Even though we know how much work goes in, it’s interesting to watch that video and see that if you don’t speed it up, over 25 minutes of work goes into one frame. Things can be sped up here or there, but when you think about doing complicated stuff, it’s pretty wild.

Assuming there’s life after Cuphead, what kinds of things about gameplay do you find most interesting going forward?

My brother and I grew up playing games from the NES era, like playing a stupid amount all the way up to the 32-bit, the Sega Saturn, the PlayStation One era. And of course, always spending time at the arcade. That whole, let’s call it 1986 to 1997 or 1998, covers all of the genres we love, and that would probably be our focus in terms of where we go next, whether with our own flavor or a mix of genres that hasn’t been done before.
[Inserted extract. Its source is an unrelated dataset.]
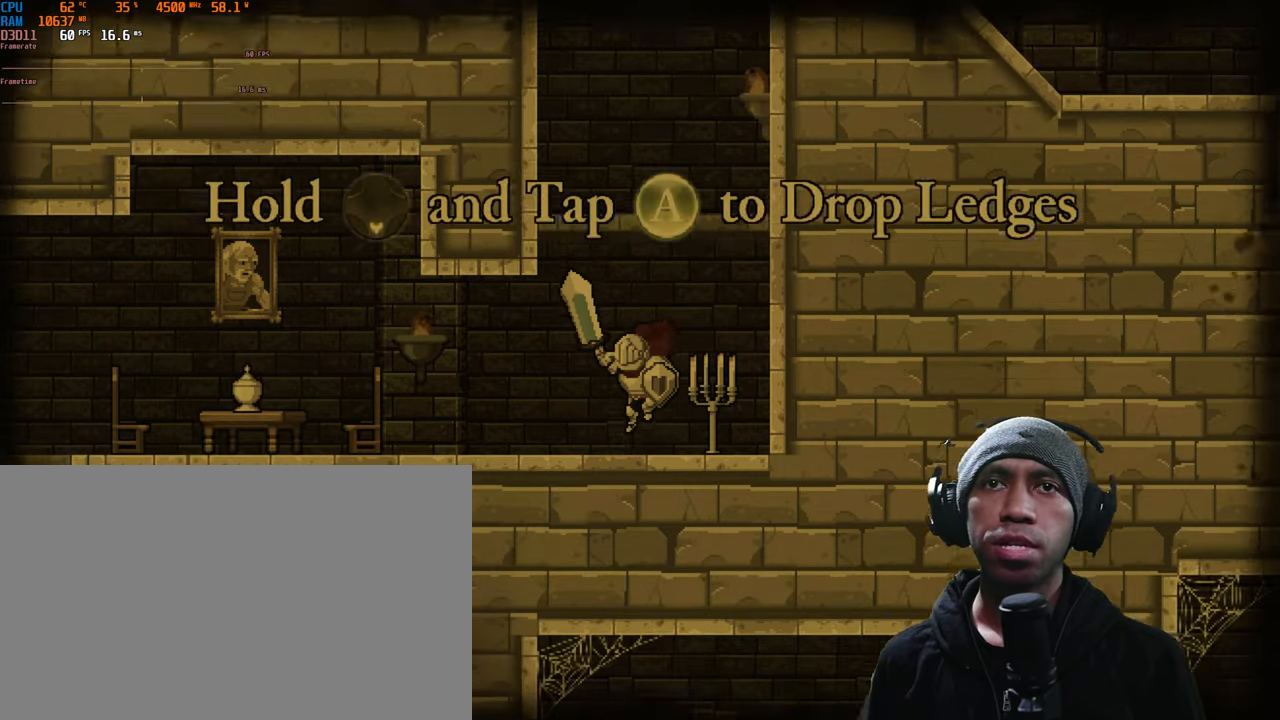
{"dt_ms": 500, "buttons": [], "left_stick": "center", "right_stick": "center", "events": []}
Definitely for gameplay, you won’t see us doing any modern, experimental stuff. It will be gameplay driven, arcade styles of games. And it’s safe to say that as long as Cuphead is profitable enough to keep us afloat, to create more games, we will always focus on hand-drawn 2D animation. Not necessarily from the 1930s, but every era has really cool stuff that can be borrowed from or reworked into games.

Our next game, we probably have six or seven gameplay ideas that we’re just tossing around, once or twice a month. And for the visual style, we have four or five different styles that have been done through the eras that have never been done in a game. So our goal is definitely to make games that we love until we can’t make games.